# Import libraries

In [2]:
import requests
from bs4 import BeautifulSoup
import pandas as pd
import time


# Set Up Search

We’ll start by searching Google for articles from the Financial Times that mention Bitcoin using a trick called "site:ft.com bitcoin".

However, Google doesn’t like bots much, so instead of using requests, we’ll use a Python library called serpapi, which is free to start with and built for scraping search results.

But for now, let's try the basic approach using requests and BeautifulSoup to check if we can get results from DuckDuckGo, which is more scrape-friendly.

In [None]:

# Step 1: Define the search query
query = "bitcoin site:ft.com"
url = f"https://html.duckduckgo.com/html/?q={query}"

# Step 2: Send the request
headers = {
    "User-Agent": "Mozilla/5.0"
}
response = requests.get(url, headers=headers)

# Step 3: Parse the results
soup = BeautifulSoup(response.text, "html.parser")
results = soup.find_all("a", class_="result__a")

# Step 4: Store the results
articles = []
for result in results:
    title = result.get_text()
    link = result['href']
    articles.append({"title": title, "link": link})

# Step 5: Convert to DataFrame
ft_df = pd.DataFrame(articles)
print(ft_df.head())

# Step 6: Save to CSV
ft_df.to_csv("bitcoin_ft_articles.csv", index=False)

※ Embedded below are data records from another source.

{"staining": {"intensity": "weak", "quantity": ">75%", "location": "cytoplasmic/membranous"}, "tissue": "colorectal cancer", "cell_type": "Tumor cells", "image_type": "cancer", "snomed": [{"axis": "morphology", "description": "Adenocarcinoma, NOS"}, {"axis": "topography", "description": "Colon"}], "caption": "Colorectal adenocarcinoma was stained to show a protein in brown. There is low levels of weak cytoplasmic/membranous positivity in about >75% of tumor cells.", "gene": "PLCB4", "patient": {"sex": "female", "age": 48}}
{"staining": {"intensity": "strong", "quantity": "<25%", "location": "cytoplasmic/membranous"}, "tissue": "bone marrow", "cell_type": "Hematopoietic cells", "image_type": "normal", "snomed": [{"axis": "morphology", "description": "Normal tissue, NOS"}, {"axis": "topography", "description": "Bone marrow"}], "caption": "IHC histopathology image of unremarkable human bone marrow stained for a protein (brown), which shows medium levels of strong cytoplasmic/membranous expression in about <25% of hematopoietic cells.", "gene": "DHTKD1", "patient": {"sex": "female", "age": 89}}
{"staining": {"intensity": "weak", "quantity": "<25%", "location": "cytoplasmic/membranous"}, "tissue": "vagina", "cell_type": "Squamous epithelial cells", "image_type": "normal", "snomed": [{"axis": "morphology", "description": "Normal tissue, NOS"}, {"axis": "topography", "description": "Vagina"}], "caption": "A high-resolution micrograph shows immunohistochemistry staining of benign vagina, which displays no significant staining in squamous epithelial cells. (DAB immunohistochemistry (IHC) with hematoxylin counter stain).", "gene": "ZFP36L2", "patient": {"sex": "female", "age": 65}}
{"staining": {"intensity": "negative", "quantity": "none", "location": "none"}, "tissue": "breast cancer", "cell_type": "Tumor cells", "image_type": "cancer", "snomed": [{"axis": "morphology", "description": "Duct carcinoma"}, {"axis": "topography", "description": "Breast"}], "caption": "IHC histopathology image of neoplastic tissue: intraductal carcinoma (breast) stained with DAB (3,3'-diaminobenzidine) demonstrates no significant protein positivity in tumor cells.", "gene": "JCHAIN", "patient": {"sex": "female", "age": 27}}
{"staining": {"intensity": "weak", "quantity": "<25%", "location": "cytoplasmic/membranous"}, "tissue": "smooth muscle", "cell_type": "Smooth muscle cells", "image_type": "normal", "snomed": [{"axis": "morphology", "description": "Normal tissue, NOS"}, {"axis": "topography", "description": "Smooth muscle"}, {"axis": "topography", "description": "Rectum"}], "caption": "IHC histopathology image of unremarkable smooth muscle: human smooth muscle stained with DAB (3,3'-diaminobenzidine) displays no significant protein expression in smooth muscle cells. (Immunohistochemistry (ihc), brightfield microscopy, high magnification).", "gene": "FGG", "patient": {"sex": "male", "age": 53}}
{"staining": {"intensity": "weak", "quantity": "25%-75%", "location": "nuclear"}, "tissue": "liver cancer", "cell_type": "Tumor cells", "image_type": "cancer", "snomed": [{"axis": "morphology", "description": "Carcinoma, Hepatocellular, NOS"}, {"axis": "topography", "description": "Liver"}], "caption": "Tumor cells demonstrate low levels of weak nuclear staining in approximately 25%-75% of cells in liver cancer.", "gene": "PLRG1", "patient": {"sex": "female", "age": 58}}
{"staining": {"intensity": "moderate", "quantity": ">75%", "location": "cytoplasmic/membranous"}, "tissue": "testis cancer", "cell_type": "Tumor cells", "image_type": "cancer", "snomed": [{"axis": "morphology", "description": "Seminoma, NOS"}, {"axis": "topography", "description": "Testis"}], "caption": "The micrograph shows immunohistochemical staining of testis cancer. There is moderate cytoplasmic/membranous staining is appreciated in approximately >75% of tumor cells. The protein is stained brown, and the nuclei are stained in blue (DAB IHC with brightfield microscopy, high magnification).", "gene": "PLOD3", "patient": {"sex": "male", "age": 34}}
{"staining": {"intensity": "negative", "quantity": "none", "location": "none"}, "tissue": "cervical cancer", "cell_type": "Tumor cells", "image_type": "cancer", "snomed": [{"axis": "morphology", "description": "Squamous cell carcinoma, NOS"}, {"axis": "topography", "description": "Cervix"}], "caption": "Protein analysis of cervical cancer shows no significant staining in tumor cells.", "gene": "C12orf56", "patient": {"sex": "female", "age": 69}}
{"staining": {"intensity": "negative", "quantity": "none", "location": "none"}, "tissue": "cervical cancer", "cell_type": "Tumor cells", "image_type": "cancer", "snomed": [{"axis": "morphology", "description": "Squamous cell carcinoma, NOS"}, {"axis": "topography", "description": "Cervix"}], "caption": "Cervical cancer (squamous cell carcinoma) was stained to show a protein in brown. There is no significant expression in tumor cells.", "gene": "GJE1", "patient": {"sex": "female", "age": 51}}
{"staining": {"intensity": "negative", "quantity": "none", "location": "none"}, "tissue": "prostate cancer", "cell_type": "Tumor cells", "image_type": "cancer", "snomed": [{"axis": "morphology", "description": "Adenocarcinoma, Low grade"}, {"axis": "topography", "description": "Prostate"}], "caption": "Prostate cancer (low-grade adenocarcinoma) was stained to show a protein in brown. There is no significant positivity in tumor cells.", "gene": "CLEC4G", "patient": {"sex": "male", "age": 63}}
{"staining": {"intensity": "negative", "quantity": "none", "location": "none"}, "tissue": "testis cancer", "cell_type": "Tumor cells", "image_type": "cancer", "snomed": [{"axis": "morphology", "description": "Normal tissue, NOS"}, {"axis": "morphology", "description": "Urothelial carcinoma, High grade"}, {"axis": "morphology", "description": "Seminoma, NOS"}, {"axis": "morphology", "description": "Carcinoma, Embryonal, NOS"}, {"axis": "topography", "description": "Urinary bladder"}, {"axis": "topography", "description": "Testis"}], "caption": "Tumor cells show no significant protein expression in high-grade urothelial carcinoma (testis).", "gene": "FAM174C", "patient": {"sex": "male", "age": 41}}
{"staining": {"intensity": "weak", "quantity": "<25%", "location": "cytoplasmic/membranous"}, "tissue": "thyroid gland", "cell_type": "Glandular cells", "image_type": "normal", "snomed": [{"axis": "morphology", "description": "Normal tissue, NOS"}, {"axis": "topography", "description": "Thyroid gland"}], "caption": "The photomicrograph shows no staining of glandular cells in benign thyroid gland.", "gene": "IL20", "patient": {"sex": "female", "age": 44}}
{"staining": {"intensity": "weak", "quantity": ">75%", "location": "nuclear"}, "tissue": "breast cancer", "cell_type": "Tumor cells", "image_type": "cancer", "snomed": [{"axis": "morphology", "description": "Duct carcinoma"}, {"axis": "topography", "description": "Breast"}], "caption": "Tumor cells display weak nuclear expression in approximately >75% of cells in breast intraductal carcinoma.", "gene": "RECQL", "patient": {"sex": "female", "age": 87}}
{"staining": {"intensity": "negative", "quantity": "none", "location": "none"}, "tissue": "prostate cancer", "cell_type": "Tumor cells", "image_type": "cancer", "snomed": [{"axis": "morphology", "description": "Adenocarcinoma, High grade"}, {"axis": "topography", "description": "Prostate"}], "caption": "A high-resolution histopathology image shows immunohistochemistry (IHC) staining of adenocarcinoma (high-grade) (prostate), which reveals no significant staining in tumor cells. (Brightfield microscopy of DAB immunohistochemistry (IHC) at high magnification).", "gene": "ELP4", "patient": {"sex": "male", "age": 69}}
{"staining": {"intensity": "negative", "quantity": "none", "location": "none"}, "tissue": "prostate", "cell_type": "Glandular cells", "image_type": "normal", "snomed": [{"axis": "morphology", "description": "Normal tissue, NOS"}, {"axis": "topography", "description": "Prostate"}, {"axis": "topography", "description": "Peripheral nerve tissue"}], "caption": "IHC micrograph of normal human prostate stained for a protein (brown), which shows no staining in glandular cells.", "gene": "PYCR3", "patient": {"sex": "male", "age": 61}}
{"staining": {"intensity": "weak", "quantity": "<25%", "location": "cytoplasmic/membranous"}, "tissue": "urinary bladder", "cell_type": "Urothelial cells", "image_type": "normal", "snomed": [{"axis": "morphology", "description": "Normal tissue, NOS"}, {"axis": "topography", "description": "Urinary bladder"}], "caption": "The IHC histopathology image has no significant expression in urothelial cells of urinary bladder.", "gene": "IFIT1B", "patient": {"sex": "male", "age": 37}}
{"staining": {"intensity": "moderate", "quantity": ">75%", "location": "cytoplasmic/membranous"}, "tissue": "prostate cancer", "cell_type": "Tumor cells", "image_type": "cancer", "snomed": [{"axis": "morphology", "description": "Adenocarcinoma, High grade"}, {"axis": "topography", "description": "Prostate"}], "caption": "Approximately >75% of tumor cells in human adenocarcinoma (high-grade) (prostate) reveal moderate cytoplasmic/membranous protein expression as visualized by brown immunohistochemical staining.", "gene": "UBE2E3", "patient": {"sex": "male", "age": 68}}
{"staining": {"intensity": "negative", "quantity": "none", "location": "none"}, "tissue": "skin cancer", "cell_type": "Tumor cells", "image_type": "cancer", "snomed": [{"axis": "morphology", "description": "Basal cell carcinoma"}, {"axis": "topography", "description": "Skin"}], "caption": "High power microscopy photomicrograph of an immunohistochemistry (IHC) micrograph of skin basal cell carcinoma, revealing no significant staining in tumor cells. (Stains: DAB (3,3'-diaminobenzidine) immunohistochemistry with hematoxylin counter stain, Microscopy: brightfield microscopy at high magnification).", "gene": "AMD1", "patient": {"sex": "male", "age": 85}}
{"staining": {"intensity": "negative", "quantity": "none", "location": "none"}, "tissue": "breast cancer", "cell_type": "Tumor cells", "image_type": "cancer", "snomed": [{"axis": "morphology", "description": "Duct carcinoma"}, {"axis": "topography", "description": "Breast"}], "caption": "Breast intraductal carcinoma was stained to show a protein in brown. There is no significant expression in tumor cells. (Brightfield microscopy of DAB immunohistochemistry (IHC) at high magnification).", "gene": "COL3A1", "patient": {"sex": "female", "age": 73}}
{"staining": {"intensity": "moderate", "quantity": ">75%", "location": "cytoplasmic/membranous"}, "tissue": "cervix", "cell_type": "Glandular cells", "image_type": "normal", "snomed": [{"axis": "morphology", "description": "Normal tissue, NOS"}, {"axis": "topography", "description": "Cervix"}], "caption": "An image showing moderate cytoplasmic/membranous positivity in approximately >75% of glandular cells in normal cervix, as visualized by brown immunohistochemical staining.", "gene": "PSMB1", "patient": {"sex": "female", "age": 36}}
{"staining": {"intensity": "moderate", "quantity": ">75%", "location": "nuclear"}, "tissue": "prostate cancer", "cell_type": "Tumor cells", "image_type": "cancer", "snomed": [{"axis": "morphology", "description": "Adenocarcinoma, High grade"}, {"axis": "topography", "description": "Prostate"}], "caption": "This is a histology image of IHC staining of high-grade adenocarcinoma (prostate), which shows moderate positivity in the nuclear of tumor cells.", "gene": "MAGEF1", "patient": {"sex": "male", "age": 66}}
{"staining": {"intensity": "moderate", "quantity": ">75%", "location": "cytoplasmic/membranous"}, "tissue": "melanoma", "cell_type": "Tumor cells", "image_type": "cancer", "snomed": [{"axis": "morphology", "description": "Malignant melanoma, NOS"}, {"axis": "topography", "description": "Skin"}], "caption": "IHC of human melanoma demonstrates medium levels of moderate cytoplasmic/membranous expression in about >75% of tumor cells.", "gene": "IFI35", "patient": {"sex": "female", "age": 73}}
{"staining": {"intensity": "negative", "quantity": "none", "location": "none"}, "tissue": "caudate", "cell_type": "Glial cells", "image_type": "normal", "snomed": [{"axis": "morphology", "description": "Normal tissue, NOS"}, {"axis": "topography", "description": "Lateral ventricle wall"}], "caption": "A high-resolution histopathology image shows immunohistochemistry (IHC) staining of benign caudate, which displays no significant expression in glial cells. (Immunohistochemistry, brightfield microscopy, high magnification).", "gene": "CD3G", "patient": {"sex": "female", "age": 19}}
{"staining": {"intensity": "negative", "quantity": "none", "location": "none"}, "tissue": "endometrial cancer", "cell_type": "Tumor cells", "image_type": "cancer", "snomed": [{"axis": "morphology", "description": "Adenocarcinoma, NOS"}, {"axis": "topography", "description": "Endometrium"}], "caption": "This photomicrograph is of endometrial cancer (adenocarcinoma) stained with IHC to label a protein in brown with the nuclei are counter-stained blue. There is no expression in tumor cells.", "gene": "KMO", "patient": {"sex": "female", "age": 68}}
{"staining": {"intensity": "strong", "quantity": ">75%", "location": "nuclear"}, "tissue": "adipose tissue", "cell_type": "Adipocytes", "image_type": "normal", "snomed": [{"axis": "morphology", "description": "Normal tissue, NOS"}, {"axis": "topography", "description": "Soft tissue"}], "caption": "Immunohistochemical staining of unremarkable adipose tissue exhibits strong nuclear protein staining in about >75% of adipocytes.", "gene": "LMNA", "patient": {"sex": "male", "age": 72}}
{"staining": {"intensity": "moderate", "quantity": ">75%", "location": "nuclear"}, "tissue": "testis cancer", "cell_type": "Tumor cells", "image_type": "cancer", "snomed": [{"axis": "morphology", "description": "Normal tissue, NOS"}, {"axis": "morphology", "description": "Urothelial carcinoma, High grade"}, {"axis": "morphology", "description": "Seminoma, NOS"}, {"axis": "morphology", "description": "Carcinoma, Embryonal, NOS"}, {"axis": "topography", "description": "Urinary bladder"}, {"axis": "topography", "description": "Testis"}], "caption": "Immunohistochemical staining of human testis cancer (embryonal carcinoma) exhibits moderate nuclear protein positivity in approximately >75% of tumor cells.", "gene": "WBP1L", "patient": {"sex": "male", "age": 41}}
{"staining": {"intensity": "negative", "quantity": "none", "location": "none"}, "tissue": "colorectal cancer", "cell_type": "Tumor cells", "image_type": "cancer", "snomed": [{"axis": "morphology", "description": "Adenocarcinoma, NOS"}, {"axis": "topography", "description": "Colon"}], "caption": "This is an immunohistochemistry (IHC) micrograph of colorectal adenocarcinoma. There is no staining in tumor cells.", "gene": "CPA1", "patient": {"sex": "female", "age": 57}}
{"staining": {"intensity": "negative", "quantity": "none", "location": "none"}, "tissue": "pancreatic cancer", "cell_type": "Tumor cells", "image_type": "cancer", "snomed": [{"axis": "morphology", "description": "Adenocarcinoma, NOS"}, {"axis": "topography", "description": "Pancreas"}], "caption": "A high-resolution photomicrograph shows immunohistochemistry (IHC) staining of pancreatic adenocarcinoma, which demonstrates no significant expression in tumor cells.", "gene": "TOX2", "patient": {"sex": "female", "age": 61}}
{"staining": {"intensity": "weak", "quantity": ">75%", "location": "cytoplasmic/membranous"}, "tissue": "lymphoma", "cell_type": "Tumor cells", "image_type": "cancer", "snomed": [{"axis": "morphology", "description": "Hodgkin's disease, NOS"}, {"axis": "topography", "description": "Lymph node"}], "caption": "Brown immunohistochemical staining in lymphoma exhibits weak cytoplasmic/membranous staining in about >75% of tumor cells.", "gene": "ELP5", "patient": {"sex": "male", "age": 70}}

                                               title  \
0  Recht 24/7 - Online Kanzlei | Anwalt sofort on...   
1  1 Unze Kupfermünze Bitcoin Waage | Kettner Ede...   
2                          Bitcoin - Financial Times   
3  BlackRock closes in on crown of world's larges...   
4  Bitcoin's halving makes its future pay-to-play...   

                                                link  
0  //duckduckgo.com/l/?uddg=https%3A%2F%2Fduckduc...  
1  //duckduckgo.com/l/?uddg=https%3A%2F%2Fduckduc...  
2  //duckduckgo.com/l/?uddg=https%3A%2F%2Fwww.ft....  
3  //duckduckgo.com/l/?uddg=https%3A%2F%2Fwww.ft....  
4  //duckduckgo.com/l/?uddg=https%3A%2F%2Fwww.ft....  


#NOTE -  - What are headers?
Headers are extra info you send with your request to the website.

The User-Agent tells the site who is visiting — usually a web browser like Chrome or Firefox.

Without this, the site might know it’s a bot (not a human) and block you.
So we're pretending to be a regular browser by saying:

“Hi, I’m a normal human using Mozilla/Chrome!”

🛡️ Why it's important: Helps avoid blocks or errors from sites that dislike bots.

❓ What is BeautifulSoup doing?
Think of BeautifulSoup like a smart highlighter. It takes the messy HTML code of a webpage and helps you pick out the parts you want.

soup = BeautifulSoup(...)
→ Turns the raw HTML from the page into a searchable format.

soup.find_all("a", class_="result__a")
→ Looks for all <a> tags (which are links), with the class "result__a", which DuckDuckGo uses for search result titles.

Basically, you’re saying:

“Show me all the links that are search results.”

Then we loop through those links and pull out the title and URL.